- [Aim of the exercise]
Please reproduce the entries below word for word, from their first line through the line that contains "ઓક્ટાહેડ્રોન", both ends included.

- [Records for this task]

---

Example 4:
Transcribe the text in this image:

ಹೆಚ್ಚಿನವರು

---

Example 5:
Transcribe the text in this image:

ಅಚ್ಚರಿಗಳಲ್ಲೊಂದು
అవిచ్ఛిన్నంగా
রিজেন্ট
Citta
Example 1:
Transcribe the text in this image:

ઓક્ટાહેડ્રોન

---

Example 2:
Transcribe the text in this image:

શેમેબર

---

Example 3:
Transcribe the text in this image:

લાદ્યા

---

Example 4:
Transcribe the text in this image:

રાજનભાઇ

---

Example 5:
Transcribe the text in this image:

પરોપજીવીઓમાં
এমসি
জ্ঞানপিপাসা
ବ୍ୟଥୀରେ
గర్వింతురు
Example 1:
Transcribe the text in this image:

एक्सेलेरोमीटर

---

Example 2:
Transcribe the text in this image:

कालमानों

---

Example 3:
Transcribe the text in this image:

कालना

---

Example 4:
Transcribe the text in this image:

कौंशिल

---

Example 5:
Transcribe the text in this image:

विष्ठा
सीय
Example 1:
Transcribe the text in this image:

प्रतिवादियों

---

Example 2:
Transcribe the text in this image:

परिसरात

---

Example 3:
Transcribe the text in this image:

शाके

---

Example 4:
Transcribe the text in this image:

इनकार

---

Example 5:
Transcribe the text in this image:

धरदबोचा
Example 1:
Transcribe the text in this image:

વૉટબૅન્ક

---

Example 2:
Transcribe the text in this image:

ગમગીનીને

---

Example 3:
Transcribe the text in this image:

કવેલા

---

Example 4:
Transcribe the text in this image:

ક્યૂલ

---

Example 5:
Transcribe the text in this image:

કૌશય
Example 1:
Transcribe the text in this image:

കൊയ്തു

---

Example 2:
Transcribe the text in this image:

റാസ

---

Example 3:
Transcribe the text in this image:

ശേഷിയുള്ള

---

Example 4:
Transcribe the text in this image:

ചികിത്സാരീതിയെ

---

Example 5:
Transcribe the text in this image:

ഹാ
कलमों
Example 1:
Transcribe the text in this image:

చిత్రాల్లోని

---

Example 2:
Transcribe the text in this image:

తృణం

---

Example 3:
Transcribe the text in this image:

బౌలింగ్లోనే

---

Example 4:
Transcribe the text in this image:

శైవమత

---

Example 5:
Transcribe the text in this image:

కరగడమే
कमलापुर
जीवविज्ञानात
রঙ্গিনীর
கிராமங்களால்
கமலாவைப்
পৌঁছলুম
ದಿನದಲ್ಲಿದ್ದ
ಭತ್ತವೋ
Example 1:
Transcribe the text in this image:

- [Answer to the exercise]
---

Example 4:
Transcribe the text in this image:

ಹೆಚ್ಚಿನವರು

---

Example 5:
Transcribe the text in this image:

ಅಚ್ಚರಿಗಳಲ್ಲೊಂದು
అవిచ్ఛిన్నంగా
রিজেন্ট
Citta
Example 1:
Transcribe the text in this image:

ઓક્ટાહેડ્રોન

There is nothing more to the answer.